As a student, your knowledge was checked on tests and quizzes multiple times per month, perhaps even a few times per week. You probably didn’t love being tested; but along with grades, all those assessments provided you with information: What you knew, what you didn’t know, and what you needed to work on.
Assessments serve a critical function
Tests which give you information are known as formative assessments. Literally, they are intended to help you form an understanding of your own knowledge and to guide your learning process. For example, those end-of-chapter quizzes may count for just a few points in your overall grade, but their real value is in exposing your current knowledge gaps, allowing you to focus your future efforts on the areas where you need the most improvement–ultimately helping you make significant gains on a final exam.
Learning is lifelong. Why isn't learning measurement?

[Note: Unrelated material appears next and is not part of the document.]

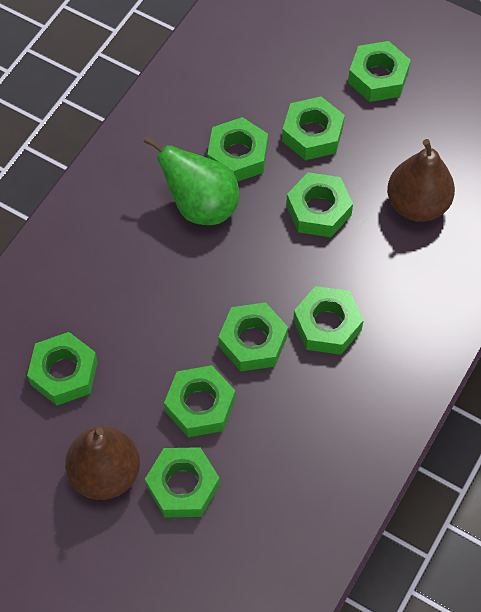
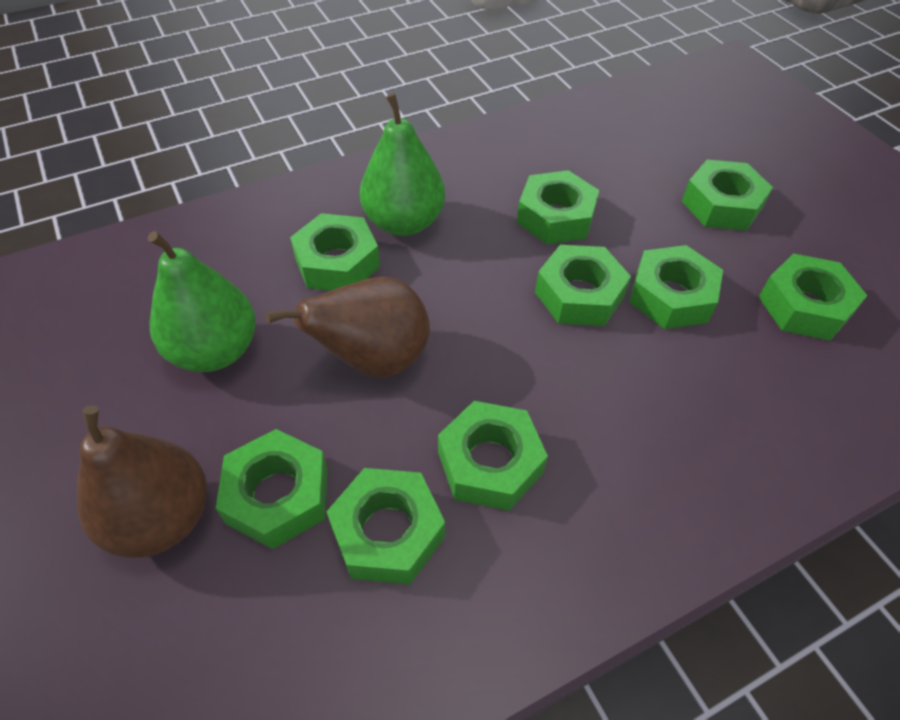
green pear: 1 -> 2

Education Week recently reported that US schools will spend over $1.6 billion in 2017 on digital formative assessment tools. Platforms which help teachers deliver short tests and quizzes to help measure student learning is a booming business. But this raises a larger question: Why do we stop measuring learning after people graduate?
There are many possible answers. Perhaps it’s our historical legacy of the false dichotomy between the ‘Learning’ and ‘Earning’ phases of our lives. Maybe businesses don’t see the ROI in measuring learning, or perhaps they’re worried about rubbing employees the wrong way.

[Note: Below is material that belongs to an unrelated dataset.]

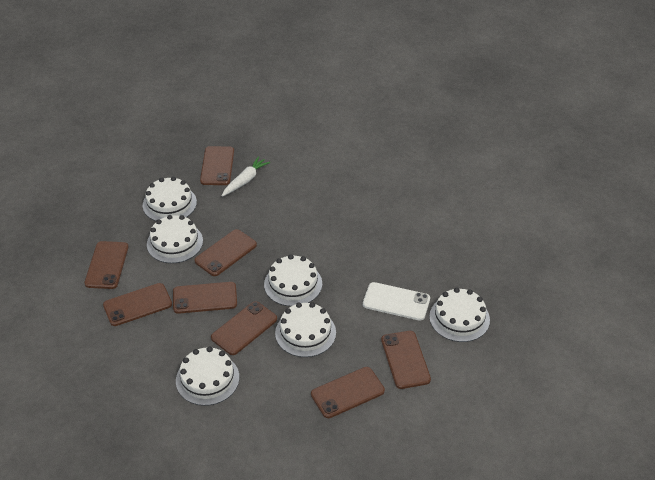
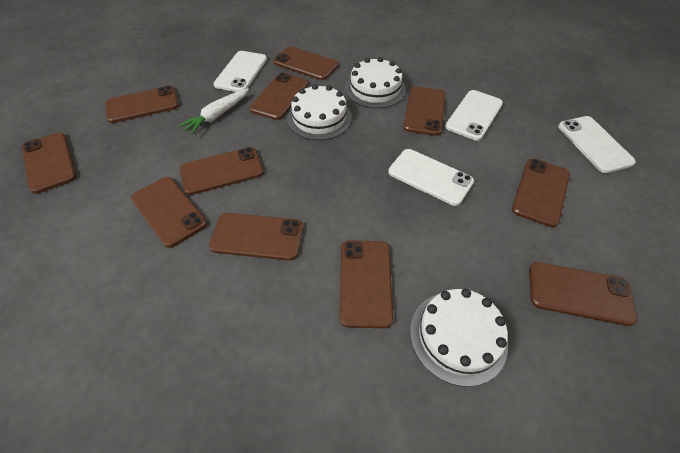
brown phone: 8 -> 11
white cake: 6 -> 3
white phone: 1 -> 4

But frankly, none of those answers is any good. As the Knowledge Economy has claimed an ever-larger share of the workforce over the past 40 years, it’s now generally accepted that we can’t stop learning after our formal education is complete. So it makes sense that if we expect to learn in our jobs, we should be given the same ongoing learning guidance that was readily available to us as students, i.e. formative assessment tools.
Employers need to wake up and assess the learning
At CredSpark we’re encouraged to see the early stirrings of wakefulness to a new, measurement-informed approach to workforce learning. But employers need to be fully awake, quickly, to ensure they’re ready for when formative assessments finally graduate and make the move from the classroom to the working world.